Lead researcher Laura Asher (London School of Hygiene and Tropical Medicine, London, UK) and colleagues say that if emotional or behavioral symptoms are part of the cause, then it is important to assess these in adolescents with psychotic symptoms in order to identify those in most need of intervention for poor social functioning.
However, if emotional problems are having a confounding effect on the association between psychotic symptoms and poor social functioning, then “the impact of psychotic symptoms on adolescents in the community is likely to be minimal and does not require input from health services,” they note in Schizophrenia Research.
“This may indicate that rather than consider psychotic symptoms as a health concern they are merely a marker for other emotional and behavioural symptoms that in turn are leading to problems such as poor social functioning.”
The findings are based on 5250 adolescents, aged 12.9 years on average, who were participating in the Avon Longitudinal Study of Parents and Children.
These children had experienced one or more psychotic symptoms, mainly auditory and visual hallucinations, in the previous 6 months.
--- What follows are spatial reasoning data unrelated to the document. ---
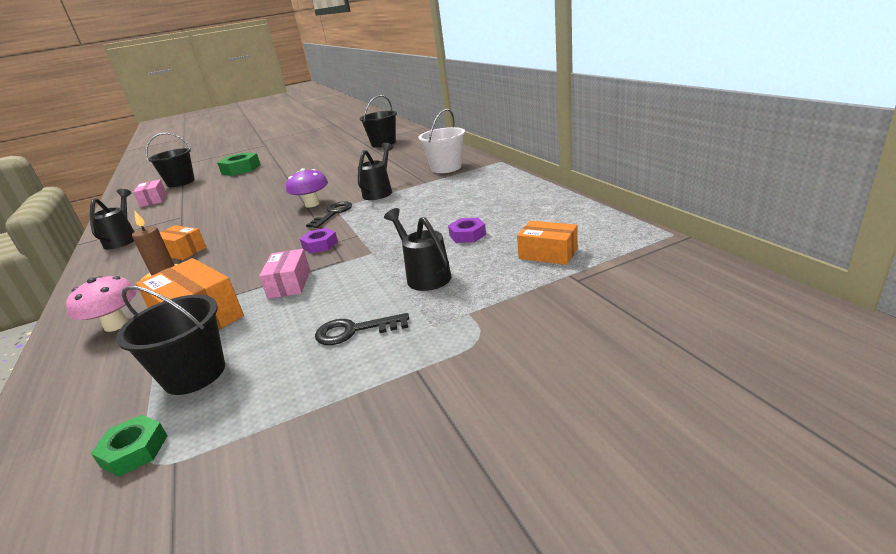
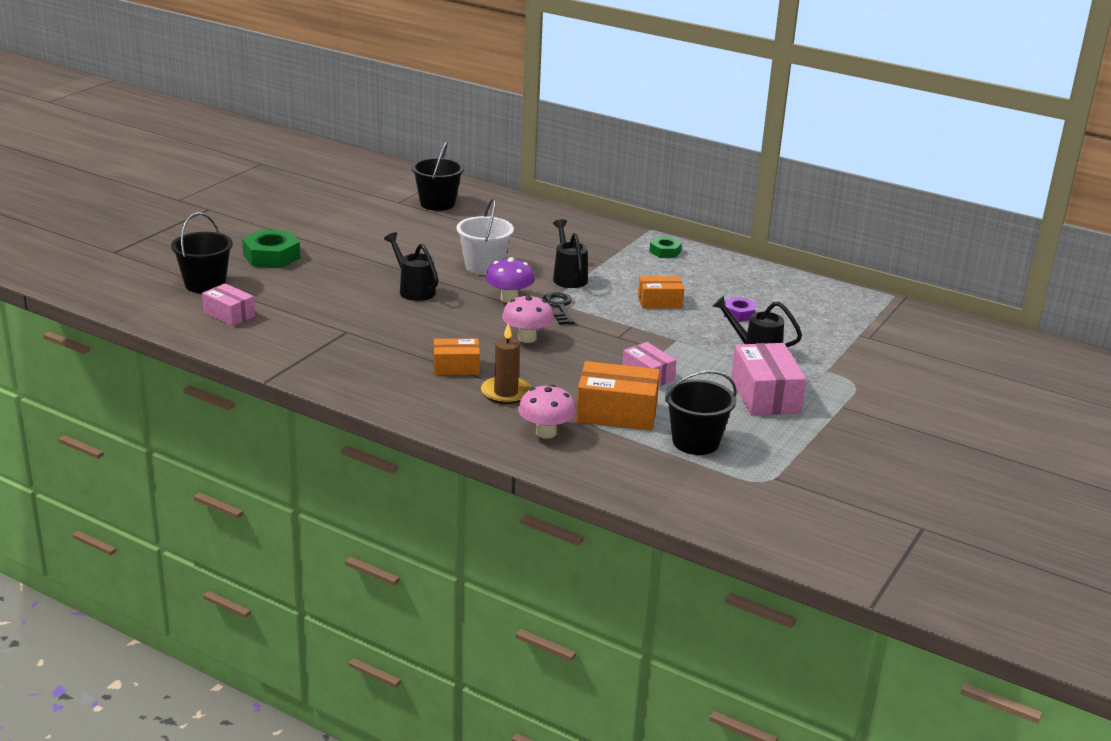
camera: 40 degrees left, 0 degrees up
(123, 239) = (329, 367): black watering can -> black watering can (414, 290)
(134, 451) = (739, 481): green nut -> green nut (665, 252)
(267, 235) = (527, 338): none -> pink mushroom
(320, 245) = (610, 340): purple nut -> none
(354, 331) = (765, 395): black key -> pink box
(446, 168) = (598, 240): white bucket -> white bucket (484, 267)
(548, 253) = (825, 321): orange box -> orange box (660, 302)

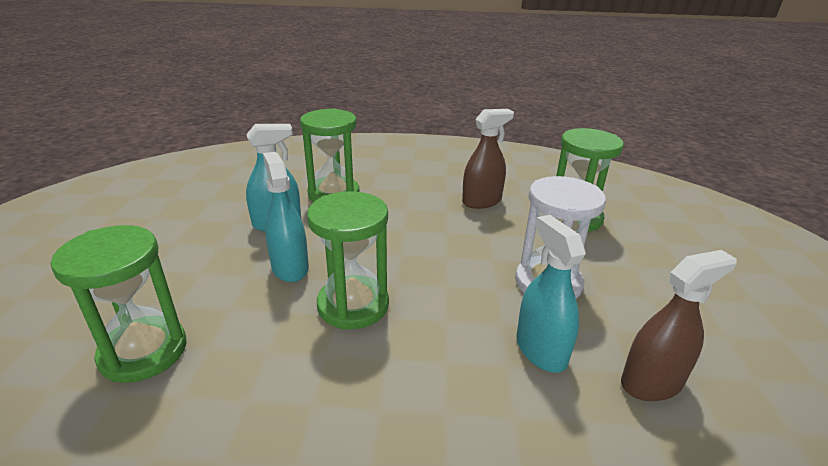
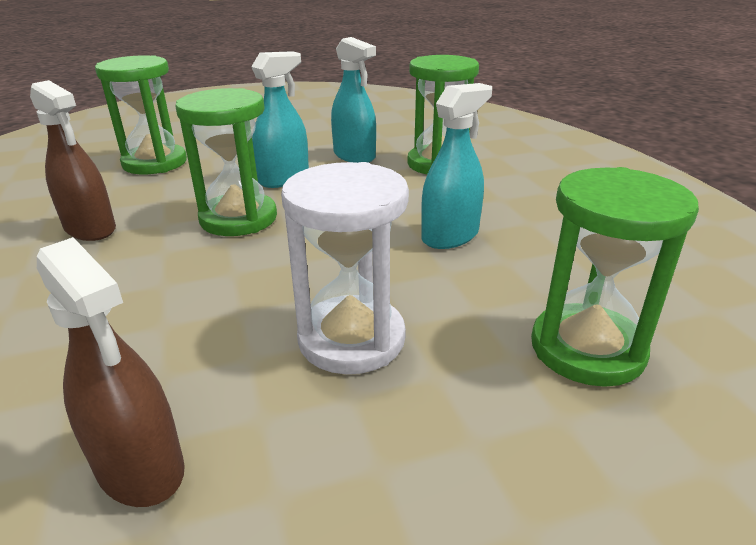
camera: 70 degrees right, 0 degrees up
(482, 201) = (535, 252): brown spray bottle -> brown spray bottle (90, 229)
(540, 350) = (194, 348): turquoise spray bottle -> turquoise spray bottle (450, 236)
At 13 years of age, 8.8% of the children had poor social functioning, as indicated by a score of at least 4 on the Peer Problems subscale of the Strengths and Difficulties Questionnaire.
Emotional or behavioral symptoms at 11 years were significantly more common among adolescents with psychotic symptoms at 12 years of age, affecting 32.6%, compared with just 10.8% of adolescents without psychotic symptoms.
But the team notes that as 67.4% of children with psychotic symptoms did not have emotional or behavioral symptoms, “the burden of poor social functioning as a result of these processes may be relatively small.”